Segundo avançou, na ocasião o governante assegurou que, a não disponibilização atempada de verbas da linha de crédito da China, financiadora do projecto, estava na base da “estagnação” da obra.
Apesar de reconhecer a importância estruturante desta estrada que liga o Sul de Angola, o ministro disse que os pagamentos “não estão a acontecer”.
“Estamos, a tentar ver a questão com os bancos chineses no sentido de regularizarem a situação”, garantira.
Na ocasião, o titular da pasta da Construção e Obras Públicas adiantou que as obras das estradas Alto-Dondo (Cuanza Norte)/Wako Cungo (Cuanza Sul), Caála (Huambo)/Cacuso (Malanje), inicialmente aprazadas para Novembro, devem terminar ainda este mês. Actualmente, as obras estão a cingir-se nos trabalhos de sinalização vertical e horizontal.
O Ministério da Construção e Obras Públicas estuda a possibilidade de transferir, nos próximos tempos, a responsabilidade da manutenção e conservação das estradas secundárias e terciárias, com o apoio do Instituto Nacional de Estradas de Angola (INEA) e governos provinciais e das administrações municipais.
Ressaltou ainda à vista, o processo de se potenciar o Laboratório de Engenharia de Angola (LEA) no sentido da criação imediata de capacidades técnicas, para a certificação das obras públicas, visando assegurar melhor nível da sua qualidade e segurança.

Plano de emergência
estanca ravinas

Está a decorrer um plano de emergência de estancamento de ravinas “preocupantes” executado pelo Ministério da Construção e Obras Públicas.
Actualmente, o Fundo Rodoviário (responsável pela manutenção e conservação das estradas da rede fundamental) está também a realizar várias intervenções pelo país, desde a contenção de ravinas à conservação e manutenção de estradas em vários pontos de Angola.
Por exemplo, em Malanje, o Fundo Rodoviário estancou duas ravinas, em Pungo-Andongo e Catepa.
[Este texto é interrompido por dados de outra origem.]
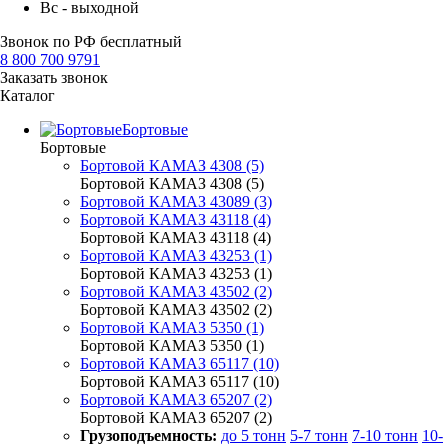
Вс - выходной
Звонок по РФ бесплатный
8 800 700 9791
Заказать звонок
Каталог
Бортовые
Бортовые
Бортовой КАМАЗ 4308 (5)
Бортовой КАМАЗ 4308 (5)
Бортовой КАМАЗ 43089 (3)
Бортовой КАМАЗ 43118 (4)
Бортовой КАМАЗ 43118 (4)
Бортовой КАМАЗ 43253 (1)
Бортовой КАМАЗ 43253 (1)
Бортовой КАМАЗ 43502 (2)
Бортовой КАМАЗ 43502 (2)
Бортовой КАМАЗ 5350 (1)
Бортовой КАМАЗ 5350 (1)
Бортовой КАМАЗ 65117 (10)
Бортовой КАМАЗ 65117 (10)
Бортовой КАМАЗ 65207 (2)
Бортовой КАМАЗ 65207 (2)
Грузоподъемность:
до 5 тонн
5-7 тонн
7-10 тонн
10-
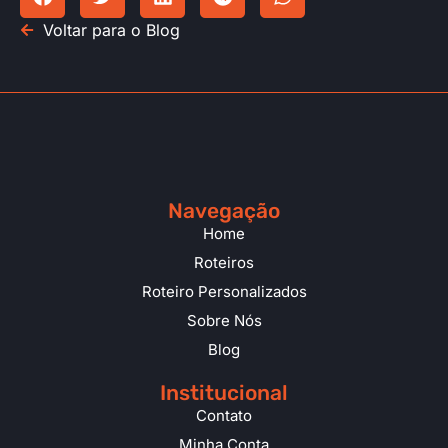
Voltar para o Blog
Navegação
Home
Roteiros
Roteiro Personalizados
Sobre Nós
Blog
Institucional
Contato
Minha Conta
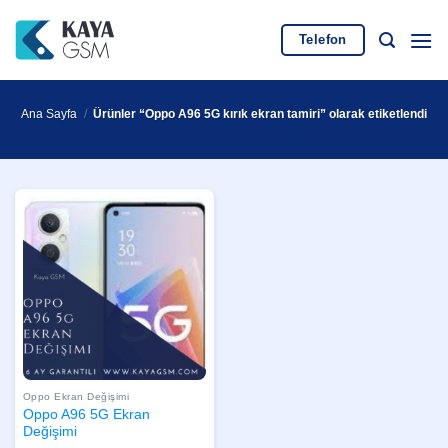
İçeriğe
atla
Telefon
Ana Sayfa
/
Ürünler “Oppo A96 5G kırık ekran tamiri” olarak etiketlendi
Oppo Ekran Değişimi
Oppo A96 5G Ekran
Değişimi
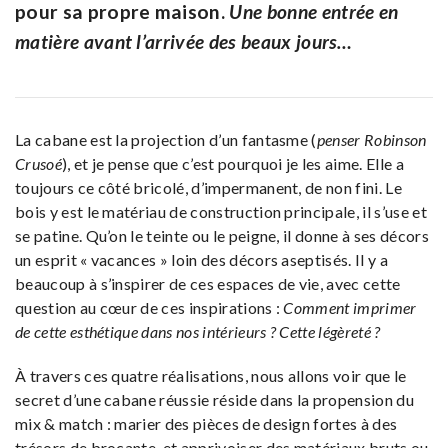
pour sa propre maison.
Une bonne entrée en
matière avant l’arrivée des beaux jours…
La cabane est la projection d’un fantasme (
penser Robinson
Crusoé
), et je pense que c’est pourquoi je les aime. Elle a
toujours ce côté bricolé, d’impermanent, de non fini. Le
bois y est le matériau de construction principale, il s’use et
se patine. Qu’on le teinte ou le peigne, il donne à ses décors
un esprit « vacances » loin des décors aseptisés. Il y a
beaucoup à s’inspirer de ces espaces de vie, avec cette
question au cœur de ces inspirations :
Comment imprimer
de cette esthétique dans nos intérieurs ? Cette légèreté ?
À travers ces quatre réalisations, nous allons voir que le
secret d’une cabane réussie réside dans la propension du
mix & match : marier des pièces de design fortes à des
trésors de brocante, et apprivoiser des matériaux bruts ou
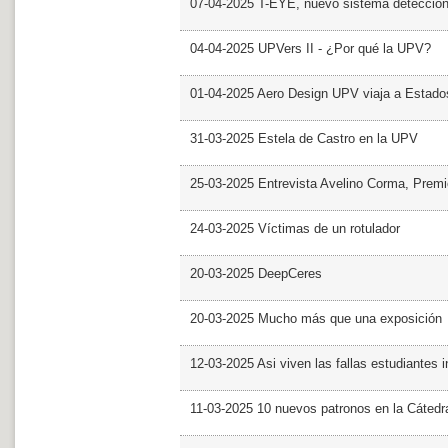
07-04-2025 T-EYE, nuevo sistema detección a
04-04-2025 UPVers II - ¿Por qué la UPV?
01-04-2025 Aero Design UPV viaja a Estado
31-03-2025 Estela de Castro en la UPV
25-03-2025 Entrevista Avelino Corma, Prem
24-03-2025 Víctimas de un rotulador
20-03-2025 DeepCeres
20-03-2025 Mucho más que una exposición
12-03-2025 Asi viven las fallas estudiantes 
11-03-2025 10 nuevos patronos en la Cáte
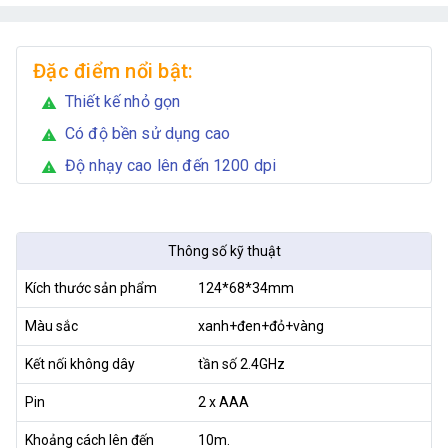
Đặc điểm nổi bật:
Thiết kế nhỏ gọn
warning
Có độ bền sử dụng cao
warning
Độ nhạy cao lên đến 1200 dpi
warning
Thông số kỹ thuật
Kích thước sản phẩm
124*68*34mm
Màu sắc
xanh+đen+đỏ+vàng
Kết nối không dây
tần số 2.4GHz
Pin
2 x AAA
Khoảng cách lên đến
10m.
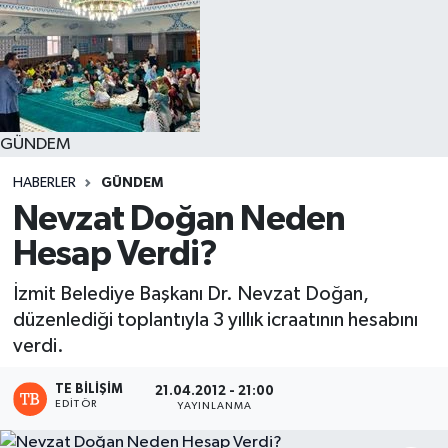
GÜNDEM
HABERLER
GÜNDEM
Nevzat Doğan Neden
Hesap Verdi?
İzmit Belediye Başkanı Dr. Nevzat Doğan,
düzenlediği toplantıyla 3 yıllık icraatının hesabını
verdi.
TE BILIŞIM
21.04.2012 - 21:00
EDITÖR
YAYINLANMA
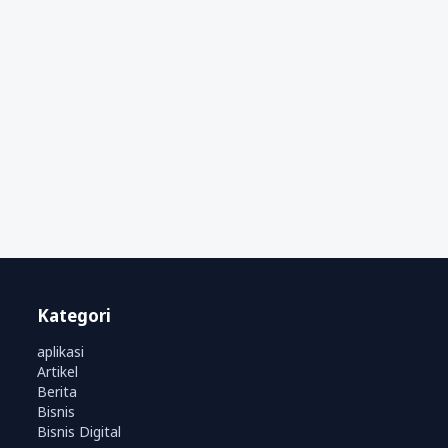
Kategori
aplikasi
Artikel
Berita
Bisnis
Bisnis Digital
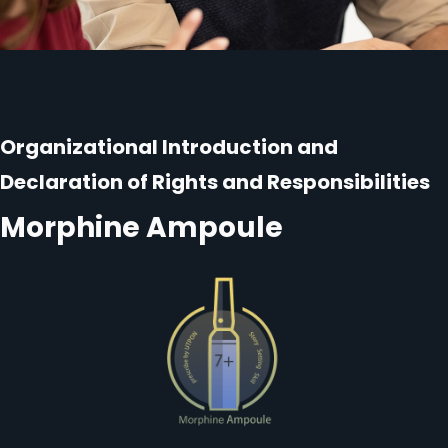
Organizational Introduction and
Declaration of Rights and Responsibilities
Morphine Ampoule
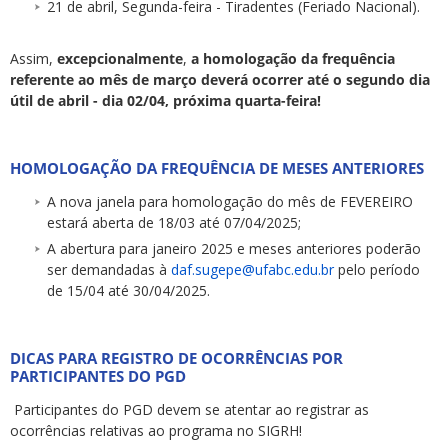
21 de abril, Segunda-feira - Tiradentes (Feriado Nacional).
Assim,
excepcionalmente
,
a homologação da frequência
referente ao mês de março deverá ocorrer até o segundo dia
útil de abril - dia 02/04, próxima quarta-feira!
HOMOLOGAÇÃO DA FREQUÊNCIA DE MESES ANTERIORES
A nova janela para homologação do mês de FEVEREIRO
estará aberta de 18/03 até 07/04/2025;
A abertura para janeiro 2025 e meses anteriores poderão
ser demandadas à
daf.sugepe@ufabc.edu.br
pelo período
de 15/04 até 30/04/2025.
DICAS PARA REGISTRO DE OCORRÊNCIAS POR
PARTICIPANTES DO PGD
Participantes do PGD devem se atentar ao registrar as
ocorrências relativas ao programa no SIGRH!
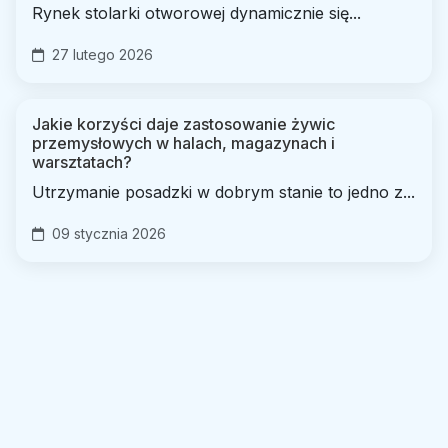
Rynek stolarki otworowej dynamicznie się...
27 lutego 2026
Jakie korzyści daje zastosowanie żywic
przemysłowych w halach, magazynach i
warsztatach?
Utrzymanie posadzki w dobrym stanie to jedno z...
09 stycznia 2026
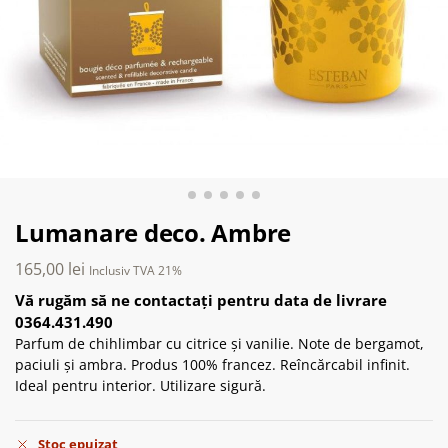
Lumanare deco. Ambre
165,00
lei
Inclusiv TVA 21%
Vă rugăm să ne contactați pentru data de livrare
0364.431.490
Parfum de chihlimbar cu citrice și vanilie. Note de bergamot,
paciuli și ambra. Produs 100% francez. Reîncărcabil infinit.
Ideal pentru interior. Utilizare sigură.
Stoc epuizat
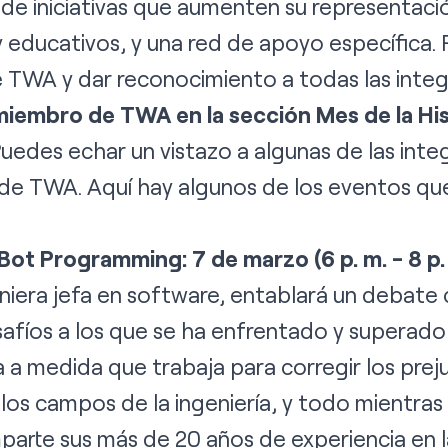
de iniciativas que aumenten su representaci
 educativos, y una red de apoyo específica. P
de TWA y dar reconocimiento a todas las int
miembro de TWA en la sección Mes de la His
Puedes echar un vistazo a algunas de las int
 de TWA
. Aquí hay algunos de los eventos qu
ot Programming: 7 de marzo (6 p. m. - 8 p.
eniera jefa en software, entablará un debate 
esafíos a los que se ha enfrentado y superad
a a medida que trabaja para corregir los preju
 los campos de la ingeniería, y todo mientra
arte sus más de 20 años de experiencia en la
Na província do Uíge foram identificadas cerca de 20 ravinas e mais de 10 estão em fase de conclusão, ao longo dos troços Dange/Uíge, Damba/Maquela do Zombo/Quimbele.
As Brigadas de Conservação de Estradas são responsáveis pelas acções de corte da vegetação que invade as bermas, limpeza das valas de drenagem, regularização dos taludes, e reposição da sinalização horizontal e vertical. A par desses trabalhos, os brigadistas também têm como missão detectar o surgimento de ravinas.